[Exercise directions] In the data that follows, find the line with "сериозен скок напред в управлението на фл"; transcribe it, every later line up to the one with "Наблюдение на автопарка в реа", and that line as well, exactly and with no others.

Page-level text extractions:
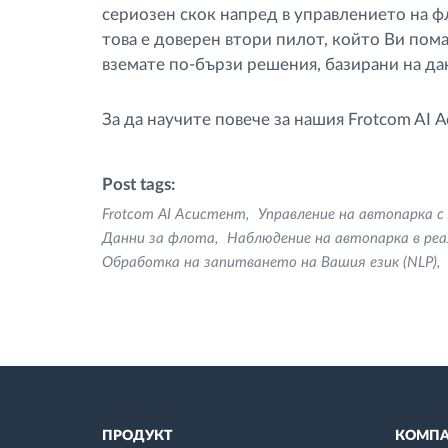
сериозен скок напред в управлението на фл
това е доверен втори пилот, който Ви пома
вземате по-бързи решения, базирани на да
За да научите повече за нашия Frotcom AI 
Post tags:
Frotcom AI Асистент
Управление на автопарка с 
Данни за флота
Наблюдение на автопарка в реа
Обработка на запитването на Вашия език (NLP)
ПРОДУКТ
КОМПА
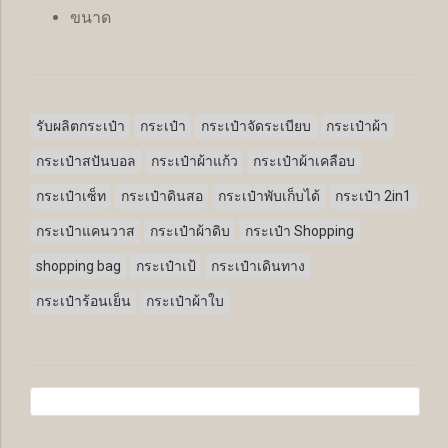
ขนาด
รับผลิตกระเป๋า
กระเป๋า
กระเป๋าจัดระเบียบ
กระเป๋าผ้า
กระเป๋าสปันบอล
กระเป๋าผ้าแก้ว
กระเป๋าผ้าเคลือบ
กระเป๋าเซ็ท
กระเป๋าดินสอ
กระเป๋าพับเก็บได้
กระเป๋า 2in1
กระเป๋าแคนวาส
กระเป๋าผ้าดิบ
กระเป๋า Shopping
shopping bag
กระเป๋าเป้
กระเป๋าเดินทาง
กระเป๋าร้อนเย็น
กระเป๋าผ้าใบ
...
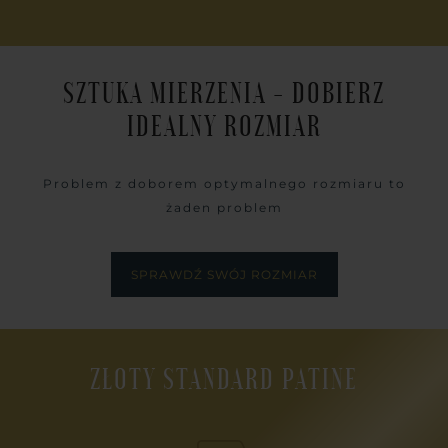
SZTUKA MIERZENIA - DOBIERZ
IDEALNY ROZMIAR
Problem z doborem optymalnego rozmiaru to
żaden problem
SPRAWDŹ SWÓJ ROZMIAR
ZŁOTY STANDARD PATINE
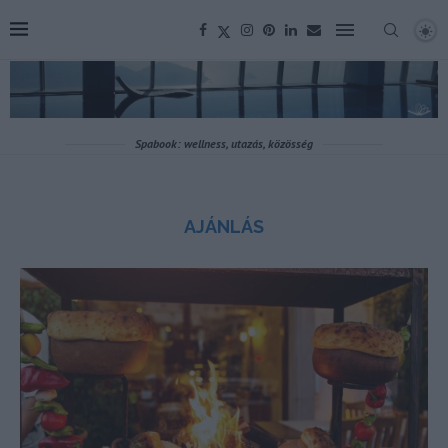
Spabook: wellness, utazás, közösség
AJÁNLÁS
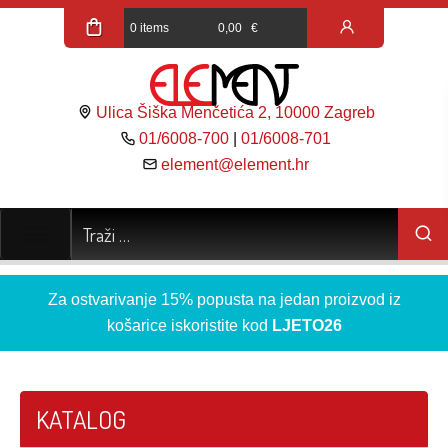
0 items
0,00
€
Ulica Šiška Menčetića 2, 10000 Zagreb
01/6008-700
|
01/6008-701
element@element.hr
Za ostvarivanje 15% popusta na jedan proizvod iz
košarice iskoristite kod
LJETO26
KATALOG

[Task output]
сериозен скок напред в управлението на фл
това е доверен втори пилот, който Ви пома
вземате по-бързи решения, базирани на да
За да научите повече за нашия Frotcom AI 
Post tags:
Frotcom AI Асистент
Управление на автопарка с 
Данни за флота
Наблюдение на автопарка в реа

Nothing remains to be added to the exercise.